Zwei Leichtathletik-Ikonen auf Neubrandenburgs Walk of Sport verewigt
In der Neubrandenburger Innenstadt sind zwei neue Bronzeplatten auf dem sogenannten Walk of Sport verlegt worden. Die ehemaligen Spitzenathletinnen Katrin Krabbe und Grit Breuer-Springstein wurden damit für ihre herausragenden sportlichen Leistungen geehrt. Vor zahlreichen Schaulustigen präsentierte die Stadt am Samstagvormittag die individuell gestalteten Gedenkplatten, die dauerhaft in das Pflaster der Innenstadt eingelassen wurden.
Emotionale Momente und sportliche Würdigung
Für Katrin Krabbe stellte die Zeremonie einen „sehr, sehr besonderen Tag“ dar. Die ehemalige Sprintstarin betonte ihre Dankbarkeit für diese Form der Anerkennung. Auch Grit Breuer-Springstein zeigte sich sichtlich gerührt von der Ehrung und gab an, in den vergangenen Wochen häufig auf das bevorstehende Ereignis angesprochen worden zu sein.
Die Laudationen übernahmen Thomas Schröder, der früher gemeinsam mit beiden Sportlerinnen trainiert hatte. In seinen bewegenden Reden hob er die außergewöhnlichen sportlichen Erfolge der beiden Athletinnen hervor und würdigte deren Beitrag zur Leichtathletik-Geschichte.
Beeindruckende sportliche Karrieren
Die sportlichen Verdienste beider Frauen sind unbestritten:
- Katrin Krabbe gewann bei den Weltmeisterschaften 1991 in Tokio sowohl über 100 Meter als auch über 200 Meter die Goldmedaille und etablierte sich als eine der schnellsten Sprinterinnen ihrer Generation.
- Grit Breuer-Springstein sicherte sich bei der Europameisterschaft 1990 den Titel über 400 Meter und errang bei den Hallenweltmeisterschaften 1991 Gold mit der 4 x 400-Meter-Staffel.
Beide Karrieren begannen bereits zu DDR-Zeiten, was die historische Dimension dieser Ehrung zusätzlich unterstreicht.
Kontroverse Diskussionen im Vorfeld
Die Entscheidung zur Ehrung war nicht unumstritten. Bereits vor der offiziellen Beschlussfassung der Neubrandenburger Stadtvertreter im Dezember 2025 gab es kritische Stimmen. André Rohloff, Landesvorsitzender der Vereinigung der Opfer des Stalinismus in Mecklenburg-Vorpommern, äußerte Bedenken gegenüber der Auszeichnung.
Hintergrund der Kontroverse waren Vorwürfe im Zusammenhang mit Medikamentenmissbrauch, die in der Vergangenheit mit den Sportlerinnen in Verbindung gebracht wurden. Diese Diskussionen begleiteten die Planungen für die Ehrung, konnten die finale Entscheidung der Stadt jedoch nicht verhindern.
Walk of Sport als sportliches Erbe der Stadt
Laut Steven Giermann, dem Vorsitzenden des Sportausschusses, bekennt Neubrandenburg durch den Walk of Sport und die regelmäßigen Ehrungen „Flagge als Sportstadt“. Das Projekt soll die sportliche Tradition der Region würdigen und für kommende Generationen sichtbar machen.

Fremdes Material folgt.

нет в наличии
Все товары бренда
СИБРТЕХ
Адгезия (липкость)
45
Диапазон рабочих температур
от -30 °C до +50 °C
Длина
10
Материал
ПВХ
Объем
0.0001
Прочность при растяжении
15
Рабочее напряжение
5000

Insgesamt sind 35 Sportlerinnen und Sportler mit Verbindungen nach Neubrandenburg für eine Ehrung auf dem Walk of Sport vorgesehen. Mit der Aufnahme von Krabbe und Breuer-Springstein erhöht sich die Zahl der bereits verewigten Persönlichkeiten auf 17. Zu den bereits Geehrten gehören unter anderem:
- Andreas Dittmer
- Rüdiger Helm
- Astrid Kumbernuss
- Carola Drechsler
- Brigitte Köhn
- Ilse Zeisler
- Bernd Olbricht
- Martin Hollstein
Weitere Ehrungen in Planung
Die nächsten Kandidaten für den Walk of Sport stehen bereits fest. In der Stadtvertretersitzung am 23. April soll über die Ehrung von Lena Meißner, Franka Dietzsch und Erik Rebstock entschieden werden. Auch der ehemalige Kajakfahrer Gerhard Rummel, der seine Meistertitel für den SC Nebrandenburg errang, wartet noch auf seine Würdigung.

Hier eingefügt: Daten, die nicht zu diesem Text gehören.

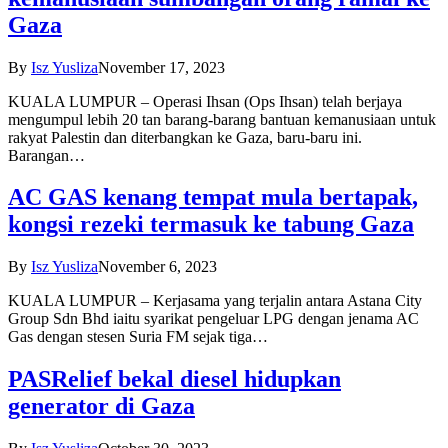
Gaza
By
Isz Yusliza
November 17, 2023
KUALA LUMPUR – Operasi Ihsan (Ops Ihsan) telah berjaya
mengumpul lebih 20 tan barang-barang bantuan kemanusiaan untuk
rakyat Palestin dan diterbangkan ke Gaza, baru-baru ini.
Barangan…
AC GAS kenang tempat mula bertapak,
kongsi rezeki termasuk ke tabung Gaza
By
Isz Yusliza
November 6, 2023
KUALA LUMPUR – Kerjasama yang terjalin antara Astana City
Group Sdn Bhd iaitu syarikat pengeluar LPG dengan jenama AC
Gas dengan stesen Suria FM sejak tiga…
PASRelief bekal diesel hidupkan
generator di Gaza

Die Bronzeplatten für Krabbe und Breuer-Springstein wurden der Stadt von Peter Haase geschenkt, der sich persönlich bei der Verlegung ein Bild von der Zeremonie machen konnte. Die nächste Plattenverlegung ist für den kommenden Herbst geplant, womit der Walk of Sport kontinuierlich erweitert wird und das sportliche Erbe Neubrandenburgs immer sichtbarer macht.